Several relatives of some of the victims spoke at a news conference Wednesday about their loved ones. Saskatoon tribal chief Mark Arcand identified Bonnie Burns as his sister and Gregory Burns as his son, saying another of his children was stabbed but survived.
“Let me be honest in saying this, we really don’t know what happened. We only know that members of our family were killed in their own home, in their yard,” Arcand said.
In addition, 18 people were injured in the knife attacks, but authorities will not reveal their identities. “We can confirm that one teenager was injured and the remaining injured are all adults. We will not confirm other specific ages,” the agencies said.
The victim information was released as Canadian police continued their massive search for one of the two suspects in the brutal, which spanned 13 different crime scenes in the James Smith Cree Nation and in Weldon. a nearby rural town.
Apparently, some of the victims were attacked, police say.
It is not clear what motivated the violence and how or if the brothers knew any of the victims.
Apparently, some were targeted, while others may have been targeted at random, Royal Canadian Mounted Police Deputy Commissioner Rhonda Blackmore said at a briefing Monday.
It is also unknown if the brothers carried out the attacks at the same time, according to Blackmore.
The first stabbing was reported on the James Smith Cree Nation at 5:40 a.m. Minutes later, several more calls came in about stabbings elsewhere, police said.
The nation has a population of about 3,400 people with about 1,800 members living on the reservation, according to its website.

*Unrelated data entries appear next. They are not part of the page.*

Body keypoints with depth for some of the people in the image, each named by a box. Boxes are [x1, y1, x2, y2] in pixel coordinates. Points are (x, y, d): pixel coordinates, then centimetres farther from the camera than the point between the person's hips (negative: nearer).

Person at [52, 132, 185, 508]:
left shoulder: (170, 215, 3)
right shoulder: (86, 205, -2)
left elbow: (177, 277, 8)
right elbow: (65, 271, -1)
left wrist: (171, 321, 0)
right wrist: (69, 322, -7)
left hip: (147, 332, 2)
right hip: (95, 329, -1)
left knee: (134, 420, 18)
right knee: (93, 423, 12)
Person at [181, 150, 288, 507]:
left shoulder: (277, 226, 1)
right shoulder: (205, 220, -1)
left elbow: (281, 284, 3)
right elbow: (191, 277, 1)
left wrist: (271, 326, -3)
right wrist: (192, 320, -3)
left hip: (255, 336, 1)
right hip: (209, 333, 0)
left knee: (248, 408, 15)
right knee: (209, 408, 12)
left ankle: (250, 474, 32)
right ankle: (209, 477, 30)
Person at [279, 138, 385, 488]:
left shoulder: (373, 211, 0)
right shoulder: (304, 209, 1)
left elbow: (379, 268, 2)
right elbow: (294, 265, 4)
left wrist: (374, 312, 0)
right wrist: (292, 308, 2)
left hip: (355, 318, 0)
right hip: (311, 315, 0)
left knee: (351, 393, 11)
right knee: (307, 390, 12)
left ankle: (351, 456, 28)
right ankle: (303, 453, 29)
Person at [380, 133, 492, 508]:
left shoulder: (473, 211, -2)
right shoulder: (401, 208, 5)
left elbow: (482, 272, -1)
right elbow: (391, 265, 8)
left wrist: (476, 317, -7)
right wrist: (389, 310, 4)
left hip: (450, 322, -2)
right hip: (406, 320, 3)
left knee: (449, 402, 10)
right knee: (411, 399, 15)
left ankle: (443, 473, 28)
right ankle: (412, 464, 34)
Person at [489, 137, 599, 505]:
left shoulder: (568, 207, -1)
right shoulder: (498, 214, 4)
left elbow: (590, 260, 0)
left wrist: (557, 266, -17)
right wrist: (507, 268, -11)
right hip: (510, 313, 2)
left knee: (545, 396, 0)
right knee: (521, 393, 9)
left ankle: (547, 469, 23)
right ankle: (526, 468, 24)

As of 9:45 a.m., authorities reported casualties at multiple locations, including one in Weldon.
Lydia Gloria Burns, lifeguard, She was responding to a crisis call when she was caught up in the violence and died, her brother Darryl Burns told Reuters, though the agency did not say whether the call was related to the stabbings.

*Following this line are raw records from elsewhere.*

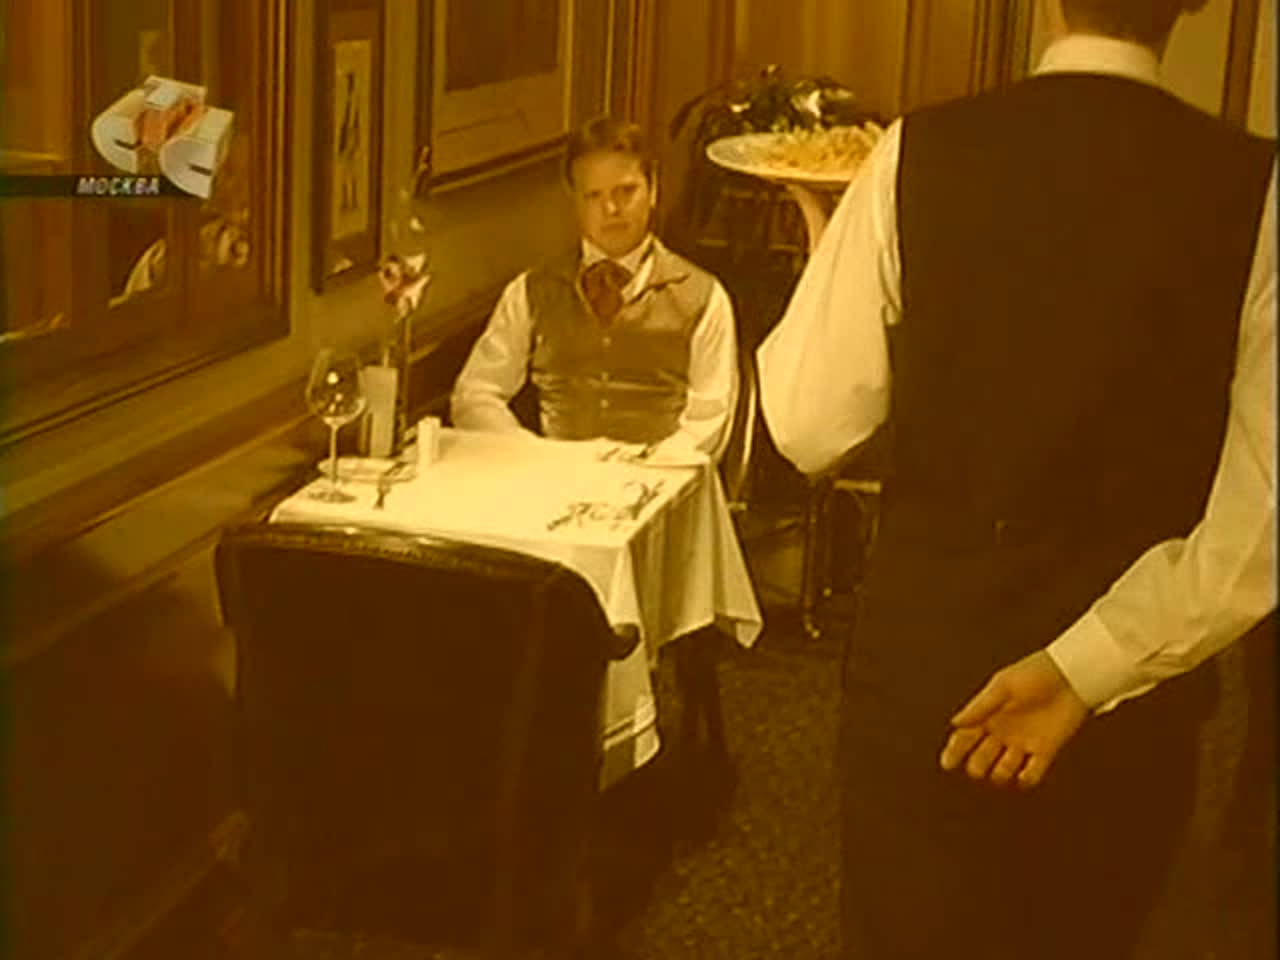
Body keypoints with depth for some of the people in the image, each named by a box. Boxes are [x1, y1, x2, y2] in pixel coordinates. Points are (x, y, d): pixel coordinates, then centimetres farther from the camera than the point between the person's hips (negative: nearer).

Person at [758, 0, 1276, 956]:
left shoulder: (920, 156, -11)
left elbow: (806, 428, -5)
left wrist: (824, 257, 11)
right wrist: (1087, 667, -12)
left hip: (927, 665, -1)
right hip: (1129, 694, 1)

“She was massacred,” her brother Ivor Burns told Reuters.
The discovery of Damien Sanderson’s body a day after the attacks also raised questions about his brother’s involvement in his death. But police said Monday it was not clear if Myles Sanderson was involved.
“It’s an investigative avenue that we’re pursuing, but we can’t say that definitively at this point,” Blackmore said.

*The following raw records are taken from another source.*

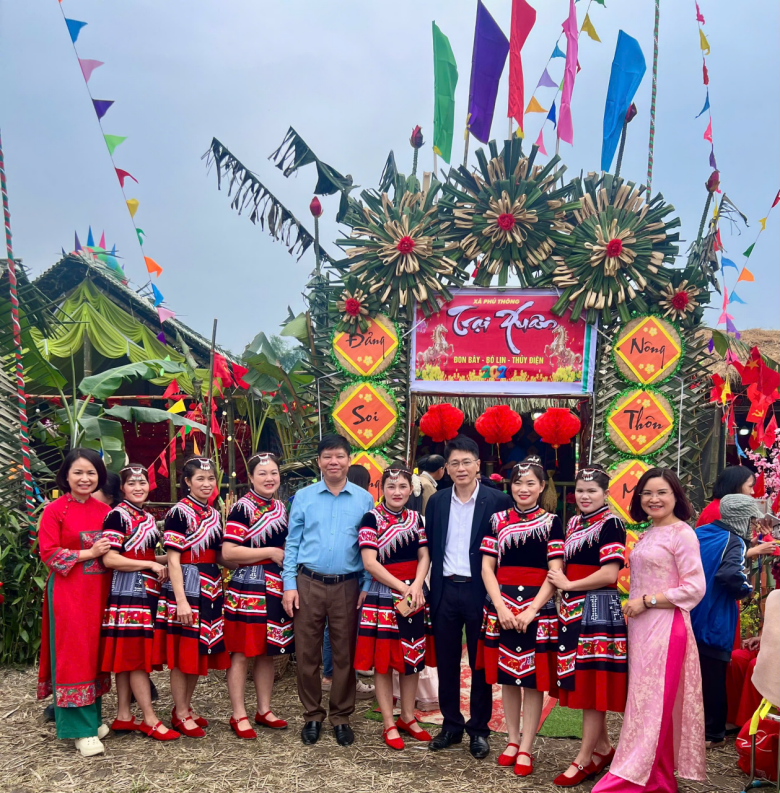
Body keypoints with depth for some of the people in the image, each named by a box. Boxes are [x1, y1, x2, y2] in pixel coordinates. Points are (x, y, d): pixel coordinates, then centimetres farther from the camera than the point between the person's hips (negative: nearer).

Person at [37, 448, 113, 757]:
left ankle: (93, 717, 24)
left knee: (96, 652, 11)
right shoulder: (55, 510, -6)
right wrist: (88, 553, -16)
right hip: (68, 592, -5)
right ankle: (81, 729, 3)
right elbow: (48, 552, -10)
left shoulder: (105, 511, 8)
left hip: (99, 591, 5)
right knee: (74, 655, -3)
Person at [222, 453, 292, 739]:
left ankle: (264, 710, 25)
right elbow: (228, 552, -19)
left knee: (268, 652, 14)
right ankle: (239, 715, 12)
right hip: (248, 589, -7)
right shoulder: (243, 508, -10)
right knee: (242, 653, 1)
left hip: (275, 590, 7)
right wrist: (271, 552, -16)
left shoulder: (281, 509, 12)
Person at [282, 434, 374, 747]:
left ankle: (341, 717, 24)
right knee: (307, 654, 7)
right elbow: (292, 543, 4)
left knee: (345, 654, 8)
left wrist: (368, 587, -1)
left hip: (347, 586, 0)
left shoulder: (364, 499, 2)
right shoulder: (303, 496, 3)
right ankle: (312, 715, 23)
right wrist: (289, 585, -2)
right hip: (308, 584, 0)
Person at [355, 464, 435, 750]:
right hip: (383, 595, -5)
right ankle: (389, 724, 15)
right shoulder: (372, 518, -8)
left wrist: (417, 586, -14)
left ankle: (408, 717, 27)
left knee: (414, 657, 11)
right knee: (383, 660, 3)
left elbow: (424, 556, 4)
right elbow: (369, 563, -14)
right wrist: (403, 588, -16)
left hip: (414, 594, 5)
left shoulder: (415, 518, 7)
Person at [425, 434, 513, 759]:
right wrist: (429, 589, 0)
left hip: (480, 591, -3)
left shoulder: (498, 501, -7)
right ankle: (451, 726, 27)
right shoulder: (436, 502, 5)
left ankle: (479, 730, 23)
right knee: (446, 663, 12)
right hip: (445, 591, 4)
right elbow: (430, 548, 7)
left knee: (481, 664, 9)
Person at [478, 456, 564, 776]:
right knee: (507, 675, 10)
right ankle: (512, 740, 25)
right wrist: (501, 606, -9)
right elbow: (487, 568, 3)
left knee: (533, 678, 2)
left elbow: (555, 573, -6)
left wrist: (532, 610, -14)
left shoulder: (551, 522, -1)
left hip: (538, 605, -2)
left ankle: (526, 748, 14)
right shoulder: (498, 520, 5)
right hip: (502, 603, 2)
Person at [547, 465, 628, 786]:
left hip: (598, 609, -8)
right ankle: (603, 748, 27)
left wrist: (568, 585, -10)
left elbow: (609, 574, -18)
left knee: (593, 683, -2)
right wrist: (562, 589, 5)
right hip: (572, 609, 8)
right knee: (582, 683, 13)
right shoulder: (573, 523, 13)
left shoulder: (611, 524, -10)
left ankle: (584, 759, 6)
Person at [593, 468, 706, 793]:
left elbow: (695, 588, -16)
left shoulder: (682, 533, -10)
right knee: (645, 699, 11)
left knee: (653, 701, -1)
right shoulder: (648, 534, 14)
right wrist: (632, 605, 3)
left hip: (666, 628, -8)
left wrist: (646, 601, -15)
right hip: (641, 627, 8)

The suspect had a ‘long’ criminal history and was released by the parole board.
Blackmore previously said that Sanderson had warrants for his arrest prior to the stabbings.
“Myles’ history goes back several years and includes crimes against both property and people,” Blackmore said, without elaborating on the alleged crimes.
“His actions have shown that he is violent, so we continue to emphasize that people remain vigilant,” Blackmore added.
The Parole Board of Canada granted Sanderson a legal release, according to a ruling issued on February 1, 2022.
Statutory release is a presumptive statutory release that allows an offender to serve part of their sentence in the community under direct supervision, according to the board. Under Canadian law, the Correctional Service of Canada must release most offenders to supervision after they have served two-thirds of their sentence, if they have not already been paroled, except for those serving life sentences.
The board said in the ruling that it did not believe Sanderson would present a risk to the public if released. The decision did take note of his long criminal history and that he was assessed by a psychologist for a “moderate risk of violence.”
“Her criminal history is deeply concerning, including the use of violence and weapons related to her primary crimes, and her history of domestic violence that victimized family members, including her children, and persons outside the family,” the ruling states.
In a statement, the Parole Board said it “extends its thoughts to the victims, their families, and all those who have been affected as a result of these horrific and senseless acts of violence.”
Citing the Privacy Act, the board said it could not discuss the details of a criminal’s case.
CNN’s Paula Newton, Tina Burnside, Chuck Johnston, Michelle Watson, Teele Rebane and Cara Lynn Clarkson contributed to this report.